* BEGIN The input *

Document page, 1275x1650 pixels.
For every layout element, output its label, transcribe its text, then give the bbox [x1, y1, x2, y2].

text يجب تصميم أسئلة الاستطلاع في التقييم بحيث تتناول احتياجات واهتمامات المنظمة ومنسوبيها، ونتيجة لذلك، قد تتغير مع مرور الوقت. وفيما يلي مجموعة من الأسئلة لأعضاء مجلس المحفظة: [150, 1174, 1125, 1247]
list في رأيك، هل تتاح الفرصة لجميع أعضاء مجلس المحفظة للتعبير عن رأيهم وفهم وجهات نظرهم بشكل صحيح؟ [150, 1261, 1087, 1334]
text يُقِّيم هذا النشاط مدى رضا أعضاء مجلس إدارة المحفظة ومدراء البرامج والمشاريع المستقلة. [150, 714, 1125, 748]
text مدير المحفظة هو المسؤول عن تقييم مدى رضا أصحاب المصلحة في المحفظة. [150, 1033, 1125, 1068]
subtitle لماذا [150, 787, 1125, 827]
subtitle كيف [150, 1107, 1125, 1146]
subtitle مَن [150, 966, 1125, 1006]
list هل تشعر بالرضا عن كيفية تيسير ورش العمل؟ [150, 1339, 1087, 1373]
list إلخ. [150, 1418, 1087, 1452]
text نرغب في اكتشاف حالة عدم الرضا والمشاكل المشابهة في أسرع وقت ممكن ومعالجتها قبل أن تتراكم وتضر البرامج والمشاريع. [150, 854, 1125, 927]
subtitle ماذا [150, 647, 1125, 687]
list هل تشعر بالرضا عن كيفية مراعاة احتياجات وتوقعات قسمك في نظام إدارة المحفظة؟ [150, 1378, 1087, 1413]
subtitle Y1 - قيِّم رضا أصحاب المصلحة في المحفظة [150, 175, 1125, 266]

* END The input *

Please turn the material, from its first line through the line containing "For every layout", into a Markdown table with the columns Row and Line, numbering each row and leaving out blank lines.

**Task answer:**
| Row | Line |
|---|---|
| 1 | Document page, 1275x1650 pixels. |
| 2 | For every layout element, output its label, transcribe its text, then give the bbox [x1, y1, x2, y2]. |